Friday, July 20, 2007

My Work: 100 Years of Herefords - Part 2

Just like Chester, we wanted Herefords for their gentleness and ability to thrive on poor to medium pastures, so I looked up the membership list of the Canadian Hereford Association and called everyone in our area. Finally I found Joseph Cutler, who had a bred cow and a six month-old female calf to sell. I did some research on what to look for in a good beef cow and Susan and I went to Joseph’s place to look at them. I was immediately impressed by his manner and character. He seemed honest and straightforward.

I was impressed with the cow, too. I asked him how much and my face fell when he named his price. Joseph might have noticed because he said, “That’s for both. And remember, the cow will have a calf this fall.”

“Well then,” said Susan, “I guess we should take both.”

We named the cow Alice and her calf Betsy. We were going to butcher Betsy but some friends who judge and show cattle suggested we keep her.

“It would be a shame to ship that heifer,” they said, “We’ve seen cows that don’t stack up to her in the show ring. She’s long and straight. You should think about keeping her.”

I was already thinking about it. And Susan agreed. So we went back to Joseph and bought T-Bone, a young cow that had never calved, for our fall beef. In the fall, just like Joseph said, Alice delivered Arthur, a Hereford-Blond Aquitane cross. That winter we borrowed a bull from Joseph and bred both Alice and Betsy.

The following fall, Betsy delivered a nice heifer calf with a patch on one eye and Alice gave us a bull calf in the middle of the year’s worst thunderstorm. Of course, he’s called Stormy.

With Alice and Betsy giving us calves for a few more years from bulls borrowed from Joseph, we are now self-sufficient. This is the first year we won’t have to buy cattle. With calves from Betsy and Alice every fall, we now have two grass-fed steers or heifers for ourselves and our beef customers every year. No hormones, no antibiotics, no pesticides. Just in time, too, with all the concern about bringing in BSE with new beef stock.

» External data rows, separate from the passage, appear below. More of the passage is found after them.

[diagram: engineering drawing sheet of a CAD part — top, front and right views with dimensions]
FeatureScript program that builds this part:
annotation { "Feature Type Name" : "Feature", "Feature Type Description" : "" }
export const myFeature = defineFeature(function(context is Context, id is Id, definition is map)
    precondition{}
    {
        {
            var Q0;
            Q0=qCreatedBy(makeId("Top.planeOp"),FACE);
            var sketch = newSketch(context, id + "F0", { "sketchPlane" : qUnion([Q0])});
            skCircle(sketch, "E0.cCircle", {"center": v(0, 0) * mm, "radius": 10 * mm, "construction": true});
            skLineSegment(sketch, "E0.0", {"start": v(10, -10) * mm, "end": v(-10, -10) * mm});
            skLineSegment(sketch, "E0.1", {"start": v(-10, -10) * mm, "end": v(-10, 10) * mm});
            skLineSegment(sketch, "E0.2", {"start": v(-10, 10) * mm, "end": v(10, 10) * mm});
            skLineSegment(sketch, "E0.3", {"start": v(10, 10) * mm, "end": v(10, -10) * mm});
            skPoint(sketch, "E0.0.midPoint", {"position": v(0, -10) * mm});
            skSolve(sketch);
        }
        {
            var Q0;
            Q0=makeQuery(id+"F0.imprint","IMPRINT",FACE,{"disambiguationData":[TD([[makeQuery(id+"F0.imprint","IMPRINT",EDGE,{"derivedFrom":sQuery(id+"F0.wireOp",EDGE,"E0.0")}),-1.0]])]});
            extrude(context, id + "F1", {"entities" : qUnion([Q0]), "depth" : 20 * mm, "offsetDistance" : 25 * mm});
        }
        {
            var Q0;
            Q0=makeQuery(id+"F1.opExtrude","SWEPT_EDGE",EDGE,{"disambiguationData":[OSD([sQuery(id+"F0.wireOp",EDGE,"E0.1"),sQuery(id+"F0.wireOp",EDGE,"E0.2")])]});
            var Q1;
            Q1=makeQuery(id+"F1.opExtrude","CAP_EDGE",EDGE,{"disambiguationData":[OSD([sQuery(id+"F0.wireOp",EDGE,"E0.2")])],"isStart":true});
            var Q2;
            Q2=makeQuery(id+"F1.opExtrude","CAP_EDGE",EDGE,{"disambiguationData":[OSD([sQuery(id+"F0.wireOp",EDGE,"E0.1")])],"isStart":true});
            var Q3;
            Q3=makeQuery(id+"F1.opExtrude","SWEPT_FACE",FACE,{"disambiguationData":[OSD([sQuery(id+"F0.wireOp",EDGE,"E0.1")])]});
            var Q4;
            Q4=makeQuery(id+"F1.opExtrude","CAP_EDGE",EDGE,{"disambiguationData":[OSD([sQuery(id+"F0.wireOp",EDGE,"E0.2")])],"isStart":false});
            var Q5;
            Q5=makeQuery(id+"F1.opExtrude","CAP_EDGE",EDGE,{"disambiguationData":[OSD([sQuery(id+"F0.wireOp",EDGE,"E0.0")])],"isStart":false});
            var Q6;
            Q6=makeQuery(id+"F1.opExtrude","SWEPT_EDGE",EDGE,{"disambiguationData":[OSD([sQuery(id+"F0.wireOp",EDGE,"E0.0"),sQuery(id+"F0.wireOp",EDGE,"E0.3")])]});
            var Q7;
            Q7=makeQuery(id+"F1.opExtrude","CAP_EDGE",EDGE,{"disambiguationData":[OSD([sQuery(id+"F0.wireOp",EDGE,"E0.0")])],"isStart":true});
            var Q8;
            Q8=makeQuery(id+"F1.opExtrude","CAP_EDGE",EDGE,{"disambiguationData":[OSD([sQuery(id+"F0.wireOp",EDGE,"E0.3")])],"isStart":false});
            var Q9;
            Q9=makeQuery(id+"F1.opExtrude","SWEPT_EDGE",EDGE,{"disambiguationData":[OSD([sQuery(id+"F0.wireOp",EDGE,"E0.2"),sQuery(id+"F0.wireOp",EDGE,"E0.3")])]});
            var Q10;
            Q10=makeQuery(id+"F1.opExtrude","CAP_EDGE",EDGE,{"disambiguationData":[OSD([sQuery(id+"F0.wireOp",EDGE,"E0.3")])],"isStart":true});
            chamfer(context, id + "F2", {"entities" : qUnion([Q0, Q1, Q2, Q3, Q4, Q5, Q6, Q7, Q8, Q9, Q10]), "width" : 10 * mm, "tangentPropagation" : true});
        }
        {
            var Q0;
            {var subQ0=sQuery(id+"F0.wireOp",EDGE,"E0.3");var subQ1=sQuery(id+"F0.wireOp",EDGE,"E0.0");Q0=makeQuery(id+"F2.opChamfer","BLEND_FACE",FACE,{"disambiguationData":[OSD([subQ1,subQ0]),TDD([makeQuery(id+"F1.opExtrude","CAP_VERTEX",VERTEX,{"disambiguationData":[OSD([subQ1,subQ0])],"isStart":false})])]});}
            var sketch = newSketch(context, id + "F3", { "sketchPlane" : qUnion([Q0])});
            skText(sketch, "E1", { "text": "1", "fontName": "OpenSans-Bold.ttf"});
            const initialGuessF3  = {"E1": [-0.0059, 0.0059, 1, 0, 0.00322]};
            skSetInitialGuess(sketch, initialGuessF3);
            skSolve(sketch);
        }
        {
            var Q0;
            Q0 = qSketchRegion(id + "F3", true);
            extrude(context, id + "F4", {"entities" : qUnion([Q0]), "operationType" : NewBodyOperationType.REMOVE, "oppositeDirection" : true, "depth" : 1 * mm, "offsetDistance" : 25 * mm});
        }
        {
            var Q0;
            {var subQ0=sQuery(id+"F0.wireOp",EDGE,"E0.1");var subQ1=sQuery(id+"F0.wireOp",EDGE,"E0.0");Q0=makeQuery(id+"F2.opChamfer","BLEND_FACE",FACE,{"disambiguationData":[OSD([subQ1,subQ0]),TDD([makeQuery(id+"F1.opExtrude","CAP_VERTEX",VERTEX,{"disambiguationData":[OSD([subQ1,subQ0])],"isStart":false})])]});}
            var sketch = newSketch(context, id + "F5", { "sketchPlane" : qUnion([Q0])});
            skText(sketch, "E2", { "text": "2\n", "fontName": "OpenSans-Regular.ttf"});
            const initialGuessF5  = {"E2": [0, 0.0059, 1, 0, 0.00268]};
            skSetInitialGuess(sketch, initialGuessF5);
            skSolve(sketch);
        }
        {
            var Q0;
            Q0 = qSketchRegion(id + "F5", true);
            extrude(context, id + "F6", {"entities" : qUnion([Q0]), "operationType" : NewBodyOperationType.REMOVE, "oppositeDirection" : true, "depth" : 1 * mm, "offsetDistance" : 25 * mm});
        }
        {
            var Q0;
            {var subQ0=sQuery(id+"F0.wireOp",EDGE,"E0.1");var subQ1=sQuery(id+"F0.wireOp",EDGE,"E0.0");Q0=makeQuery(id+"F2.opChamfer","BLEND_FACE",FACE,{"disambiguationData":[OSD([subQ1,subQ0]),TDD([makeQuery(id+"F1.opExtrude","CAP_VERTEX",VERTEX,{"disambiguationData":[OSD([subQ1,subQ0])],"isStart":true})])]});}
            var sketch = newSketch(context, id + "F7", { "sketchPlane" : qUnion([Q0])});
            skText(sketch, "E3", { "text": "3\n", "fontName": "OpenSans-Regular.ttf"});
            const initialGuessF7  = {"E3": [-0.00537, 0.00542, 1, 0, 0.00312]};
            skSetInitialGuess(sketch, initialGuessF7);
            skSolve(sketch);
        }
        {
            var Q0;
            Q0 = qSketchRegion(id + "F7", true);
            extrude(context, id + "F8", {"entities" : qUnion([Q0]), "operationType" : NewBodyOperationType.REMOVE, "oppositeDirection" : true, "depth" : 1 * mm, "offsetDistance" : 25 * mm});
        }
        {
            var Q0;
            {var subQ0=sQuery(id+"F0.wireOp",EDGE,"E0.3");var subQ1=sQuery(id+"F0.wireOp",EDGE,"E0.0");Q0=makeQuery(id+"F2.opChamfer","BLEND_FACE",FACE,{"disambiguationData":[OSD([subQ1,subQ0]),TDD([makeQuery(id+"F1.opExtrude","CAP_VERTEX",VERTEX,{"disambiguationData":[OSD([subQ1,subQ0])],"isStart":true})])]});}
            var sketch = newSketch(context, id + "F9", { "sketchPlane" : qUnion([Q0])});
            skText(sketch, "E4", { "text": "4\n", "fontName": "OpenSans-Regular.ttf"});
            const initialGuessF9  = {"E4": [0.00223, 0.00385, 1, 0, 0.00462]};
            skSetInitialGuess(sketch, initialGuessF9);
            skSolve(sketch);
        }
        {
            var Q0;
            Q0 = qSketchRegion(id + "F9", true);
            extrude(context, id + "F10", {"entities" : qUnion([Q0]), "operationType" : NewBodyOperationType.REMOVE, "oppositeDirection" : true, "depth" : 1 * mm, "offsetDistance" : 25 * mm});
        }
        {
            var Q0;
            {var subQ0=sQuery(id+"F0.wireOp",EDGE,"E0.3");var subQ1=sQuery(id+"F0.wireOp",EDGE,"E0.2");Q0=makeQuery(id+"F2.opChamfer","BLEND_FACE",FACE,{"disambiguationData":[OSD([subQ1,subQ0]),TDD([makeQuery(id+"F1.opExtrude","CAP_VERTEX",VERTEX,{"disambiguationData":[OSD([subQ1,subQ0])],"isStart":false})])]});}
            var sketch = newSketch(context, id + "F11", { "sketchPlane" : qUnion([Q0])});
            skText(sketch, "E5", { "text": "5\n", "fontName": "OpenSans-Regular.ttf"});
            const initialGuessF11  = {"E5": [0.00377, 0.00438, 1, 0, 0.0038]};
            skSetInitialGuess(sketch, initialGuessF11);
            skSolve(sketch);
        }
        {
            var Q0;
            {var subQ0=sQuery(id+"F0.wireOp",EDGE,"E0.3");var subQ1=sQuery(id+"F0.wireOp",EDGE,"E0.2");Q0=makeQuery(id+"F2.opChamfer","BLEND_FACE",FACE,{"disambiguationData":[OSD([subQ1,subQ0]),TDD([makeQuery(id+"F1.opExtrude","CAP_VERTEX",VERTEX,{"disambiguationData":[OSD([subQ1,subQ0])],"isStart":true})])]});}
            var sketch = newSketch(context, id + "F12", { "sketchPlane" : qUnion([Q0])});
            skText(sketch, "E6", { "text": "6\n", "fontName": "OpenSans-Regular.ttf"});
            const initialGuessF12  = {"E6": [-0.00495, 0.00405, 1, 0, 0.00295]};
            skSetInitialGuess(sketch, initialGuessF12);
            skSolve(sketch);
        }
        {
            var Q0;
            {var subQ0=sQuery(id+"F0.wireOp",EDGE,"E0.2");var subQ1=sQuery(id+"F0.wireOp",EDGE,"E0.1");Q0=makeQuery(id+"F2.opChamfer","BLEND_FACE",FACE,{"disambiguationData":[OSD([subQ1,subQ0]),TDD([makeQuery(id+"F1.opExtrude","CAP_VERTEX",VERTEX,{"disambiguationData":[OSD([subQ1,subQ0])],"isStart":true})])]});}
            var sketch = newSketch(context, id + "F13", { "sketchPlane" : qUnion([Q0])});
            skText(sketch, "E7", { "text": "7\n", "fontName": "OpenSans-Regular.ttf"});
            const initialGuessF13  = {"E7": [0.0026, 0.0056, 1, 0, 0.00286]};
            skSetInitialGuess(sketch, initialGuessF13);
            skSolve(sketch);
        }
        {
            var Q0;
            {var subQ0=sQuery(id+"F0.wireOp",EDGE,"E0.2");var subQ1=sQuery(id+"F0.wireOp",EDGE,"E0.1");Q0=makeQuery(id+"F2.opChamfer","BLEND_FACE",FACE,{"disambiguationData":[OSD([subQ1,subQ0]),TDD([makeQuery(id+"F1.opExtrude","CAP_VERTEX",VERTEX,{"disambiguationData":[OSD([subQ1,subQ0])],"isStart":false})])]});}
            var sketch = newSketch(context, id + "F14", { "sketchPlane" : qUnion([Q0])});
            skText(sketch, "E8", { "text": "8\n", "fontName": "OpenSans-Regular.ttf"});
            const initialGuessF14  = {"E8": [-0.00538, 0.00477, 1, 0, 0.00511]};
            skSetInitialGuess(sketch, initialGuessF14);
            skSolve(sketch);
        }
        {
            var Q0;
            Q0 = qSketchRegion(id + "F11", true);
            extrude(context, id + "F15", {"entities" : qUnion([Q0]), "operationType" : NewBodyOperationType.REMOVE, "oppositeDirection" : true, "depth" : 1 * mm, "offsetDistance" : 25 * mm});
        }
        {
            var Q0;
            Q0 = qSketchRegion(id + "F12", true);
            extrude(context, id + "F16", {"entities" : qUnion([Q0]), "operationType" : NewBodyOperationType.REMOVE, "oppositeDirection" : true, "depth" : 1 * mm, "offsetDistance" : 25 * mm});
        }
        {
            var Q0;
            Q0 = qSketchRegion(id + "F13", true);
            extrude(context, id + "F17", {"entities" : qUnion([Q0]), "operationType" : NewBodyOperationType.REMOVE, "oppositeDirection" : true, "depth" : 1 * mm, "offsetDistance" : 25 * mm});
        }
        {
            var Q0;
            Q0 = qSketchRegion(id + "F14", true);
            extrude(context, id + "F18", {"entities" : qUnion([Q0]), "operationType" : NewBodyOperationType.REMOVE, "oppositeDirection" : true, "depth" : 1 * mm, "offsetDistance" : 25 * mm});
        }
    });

Most of the credit goes to Joseph who gave a green couple new to cattle a very good price on outstanding breeding stock to get them started.

We’re up to nine paddocks now and, as I dig more gatepost holes, I think of Chester McKeen. Everyone says he used to have the best Herefords in the county on this farm. I’d like to have him here to see our cattle grazing his pastures again, and maybe use some of his toughness to dig a few postholes past the Pre-Cambrian rocks that lurk everywhere in our ground.